*Try it:* Omit the pictures and copy the entries exactly.
-------
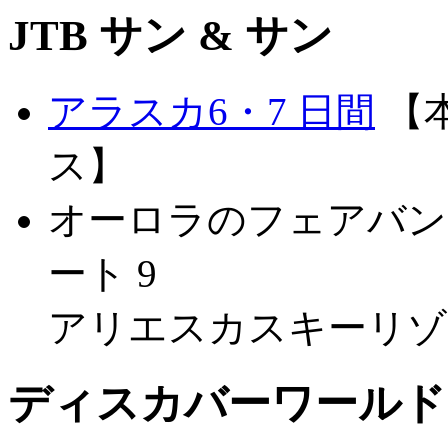
JTB サン & サン
アラスカ6・7 日間
【
ス】
オーロラのフェアバン
ート 9
アリエスカスキーリゾー
ディスカバーワールド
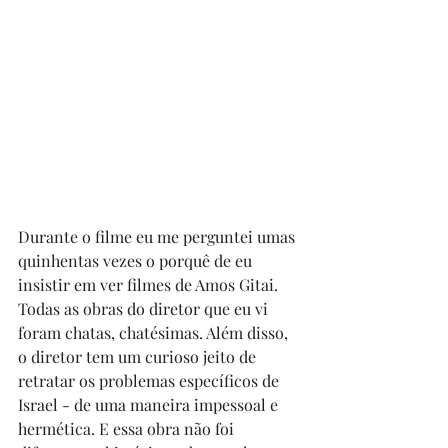
Durante o filme eu me perguntei umas 
quinhentas vezes o porquê de eu 
insistir em ver filmes de Amos Gitai. 
Todas as obras do diretor que eu vi 
foram chatas, chatésimas. Além disso, 
o diretor tem um curioso jeito de 
retratar os problemas específicos de 
Israel - de uma maneira impessoal e 
hermética. E essa obra não foi 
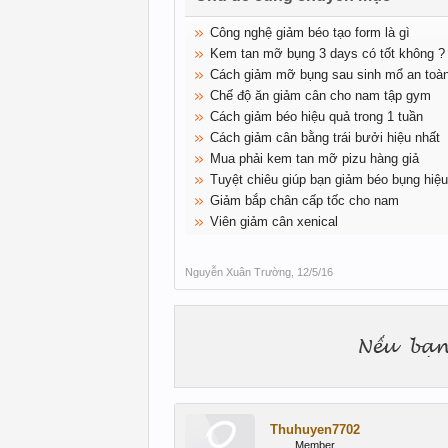
Công nghệ giảm béo tạo form là gì
Kem tan mỡ bụng 3 days có tốt không ?
Cách giảm mỡ bụng sau sinh mổ an toàn
Chế độ ăn giảm cân cho nam tập gym
Cách giảm béo hiệu quả trong 1 tuần
Cách giảm cân bằng trái bưởi hiệu nhất
Mua phải kem tan mỡ pizu hàng giả
Tuyệt chiêu giúp bạn giảm béo bụng hiệu
Giảm bắp chân cấp tốc cho nam
Viên giảm cân xenical
Nguyễn Xuân Trường
,
12/5/16
Thuhuyen7702
Member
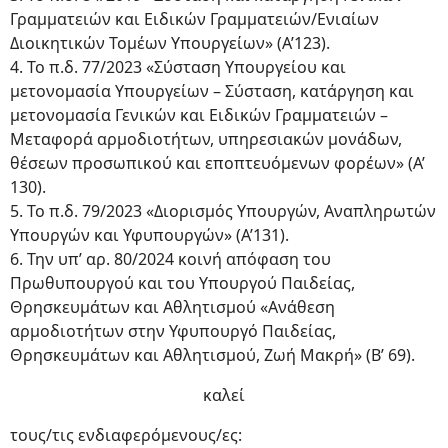
Γραμματειών και Ειδικών Γραμματειών/Ενιαίων
Διοικητικών Τομέων Υπουργείων» (Α’123).
4. Το π.δ. 77/2023 «Σύσταση Υπουργείου και
μετονομασία Υπουργείων – Σύσταση, κατάργηση και
μετονομασία Γενικών και Ειδικών Γραμματειών –
Μεταφορά αρμοδιοτήτων, υπηρεσιακών μονάδων,
θέσεων προσωπικού και εποπτευόμενων φορέων» (Α’
130).
5. Το π.δ. 79/2023 «Διορισμός Υπουργών, Αναπληρωτών
Υπουργών και Υφυπουργών» (Α’131).
6. Την υπ’ αρ. 80/2024 κοινή απόφαση του
Πρωθυπουργού και του Υπουργού Παιδείας,
Θρησκευμάτων και Αθλητισμού «Ανάθεση
αρμοδιοτήτων στην Υφυπουργό Παιδείας,
Θρησκευμάτων και Αθλητισμού, Ζωή Μακρή» (Β’ 69).
καλεί
τους/τις ενδιαφερόμενους/ες:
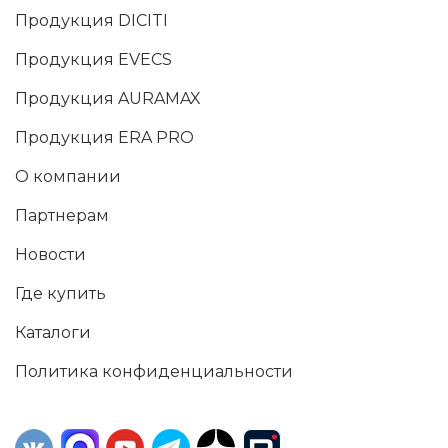
Продукция DICITI
Продукция EVECS
Продукция AURAMAX
Продукция ERA PRO
О компании
Партнерам
Новости
Где купить
Каталоги
Политика конфиденциальности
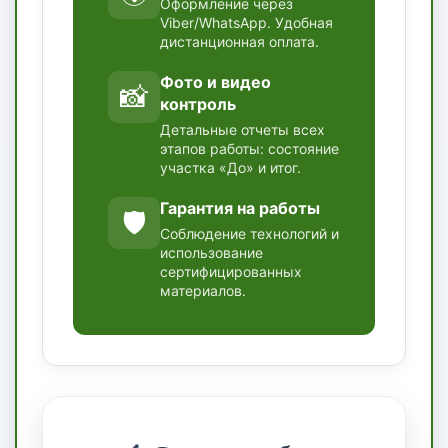
Оформление через
Viber/WhatsApp. Удобная
дистанционная оплата.
Фото и видео
📸
контроль
Детальные отчеты всех
этапов работы: состояние
участка «До» и итог.
Гарантия на работы
🛡️
Соблюдение технологий и
использование
сертифицированных
материалов.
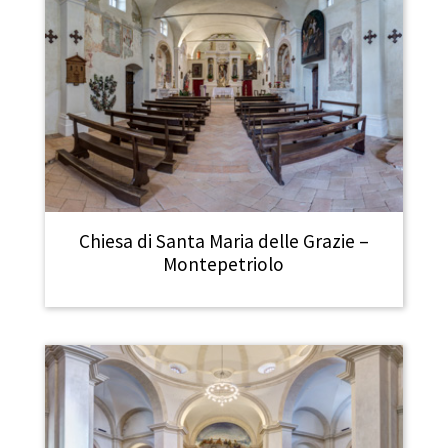
Chiesa di Santa Maria delle Grazie –
Montepetriolo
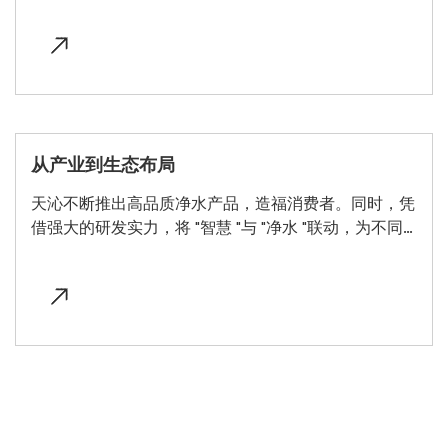
元化商业场景，天沁提供了 "喝、洗、用 "三个维度的全
方位净水方案，实现了 "从产品到场景 "的创新布局。
从产业到生态布局
天沁不断推出高品质净水产品，造福消费者。同时，凭
借强大的研发实力，将 "智慧 "与 "净水 "联动，为不同
用户环境打造定制化的系统逻辑，助力整个净水行业逐
步实现 "从产业到生态 "的迭代升级。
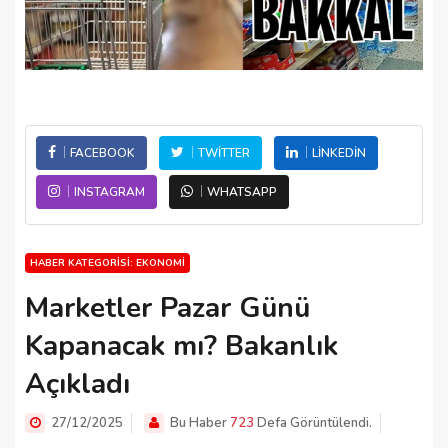
FACEBOOK
TWITTER
LINKEDIN
INSTAGRAM
WHATSAPP
HABER KATEGORISI: EKONOMI
Marketler Pazar Günü
Kapanacak mı? Bakanlık
Açıkladı
27/12/2025
Bu Haber
723
Defa Görüntülendi.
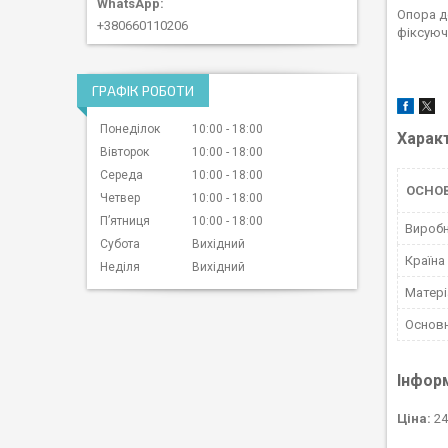
Опора д
+380660110206
фіксуюч
ГРАФІК РОБОТИ
Понеділок
10:00
18:00
Харак
Вівторок
10:00
18:00
Середа
10:00
18:00
ОСНО
Четвер
10:00
18:00
Пʼятниця
10:00
18:00
Вироб
Субота
Вихідний
Країна
Неділя
Вихідний
Матері
Основн
Інфор
Ціна:
24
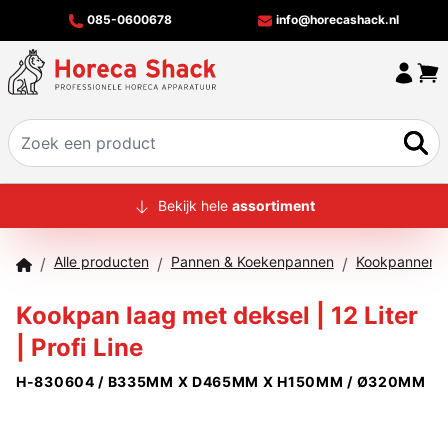
085-0600678
info@horecashack.nl
HOME
Bekijk hele
assortiment
ALLE PRODUCTEN
Alle producten
Pannen & Koekenpannen
Kookpannen
/
/
/
OVER ONS
Kookpan laag met deksel | 12 Liter
MERKEN
| Profi Line
OFFERTECHECKER
H-830604 / B335MM X D465MM X H150MM / Ø320MM
CONTACT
-------
*Exercise result:*
JTB サン & サン
アラスカ6・7 日間
【
ス】
オーロラのフェアバン
ート 9
アリエスカスキーリゾー
ディスカバーワールド
Durante o filme eu me perguntei umas 
quinhentas vezes o porquê de eu 
insistir em ver filmes de Amos Gitai. 
Todas as obras do diretor que eu vi 
foram chatas, chatésimas. Além disso, 
o diretor tem um curioso jeito de 
retratar os problemas específicos de 
Israel - de uma maneira impessoal e 
hermética. E essa obra não foi 
Công nghệ giảm béo tạo form là gì
Kem tan mỡ bụng 3 days có tốt không ?
Cách giảm mỡ bụng sau sinh mổ an toàn
Chế độ ăn giảm cân cho nam tập gym
Cách giảm béo hiệu quả trong 1 tuần
Cách giảm cân bằng trái bưởi hiệu nhất
Mua phải kem tan mỡ pizu hàng giả
Tuyệt chiêu giúp bạn giảm béo bụng hiệu
Giảm bắp chân cấp tốc cho nam
Viên giảm cân xenical
Nguyễn Xuân Trường
,
12/5/16
Thuhuyen7702
Member
Γραμματειών και Ειδικών Γραμματειών/Ενιαίων
Διοικητικών Τομέων Υπουργείων» (Α’123).
4. Το π.δ. 77/2023 «Σύσταση Υπουργείου και
μετονομασία Υπουργείων – Σύσταση, κατάργηση και
μετονομασία Γενικών και Ειδικών Γραμματειών –
Μεταφορά αρμοδιοτήτων, υπηρεσιακών μονάδων,
θέσεων προσωπικού και εποπτευόμενων φορέων» (Α’
130).
5. Το π.δ. 79/2023 «Διορισμός Υπουργών, Αναπληρωτών
Υπουργών και Υφυπουργών» (Α’131).
6. Την υπ’ αρ. 80/2024 κοινή απόφαση του
Πρωθυπουργού και του Υπουργού Παιδείας,
Θρησκευμάτων και Αθλητισμού «Ανάθεση
αρμοδιοτήτων στην Υφυπουργό Παιδείας,
Θρησκευμάτων και Αθλητισμού, Ζωή Μακρή» (Β’ 69).
καλεί
τους/τις ενδιαφερόμενους/ες:
Продукция DICITI
Продукция EVECS
Продукция AURAMAX
Продукция ERA PRO
О компании
Партнерам
Новости
Где купить
Каталоги
Политика конфиденциальности
Оформление через
Viber/WhatsApp. Удобная
дистанционная оплата.
Фото и видео
📸
контроль
Детальные отчеты всех
этапов работы: состояние
участка «До» и итог.
Гарантия на работы
🛡️
Соблюдение технологий и
использование
сертифицированных
материалов.
Chiesa di Santa Maria delle Grazie –
Montepetriolo
元化商业场景，天沁提供了 "喝、洗、用 "三个维度的全
方位净水方案，实现了 "从产品到场景 "的创新布局。
从产业到生态布局
天沁不断推出高品质净水产品，造福消费者。同时，凭
借强大的研发实力，将 "智慧 "与 "净水 "联动，为不同
用户环境打造定制化的系统逻辑，助力整个净水行业逐
步实现 "从产业到生态 "的迭代升级。
FACEBOOK
TWITTER
LINKEDIN
INSTAGRAM
WHATSAPP
HABER KATEGORISI: EKONOMI
Marketler Pazar Günü
Kapanacak mı? Bakanlık
Açıkladı
27/12/2025
Bu Haber
723
Defa Görüntülendi.
Опора д
+380660110206
фіксуюч
ГРАФІК РОБОТИ
Понеділок
10:00
18:00
Харак
Вівторок
10:00
18:00
Середа
10:00
18:00
ОСНО
Четвер
10:00
18:00
Пʼятниця
10:00
18:00
Вироб
Субота
Вихідний
Країна
Неділя
Вихідний
Матері
Основн
Інфор
Ціна:
24
085-0600678
info@horecashack.nl
HOME
Bekijk hele
assortiment
ALLE PRODUCTEN
Alle producten
Pannen & Koekenpannen
Kookpannen
/
/
/
OVER ONS
Kookpan laag met deksel | 12 Liter
MERKEN
| Profi Line
OFFERTECHECKER
H-830604 / B335MM X D465MM X H150MM / Ø320MM
CONTACT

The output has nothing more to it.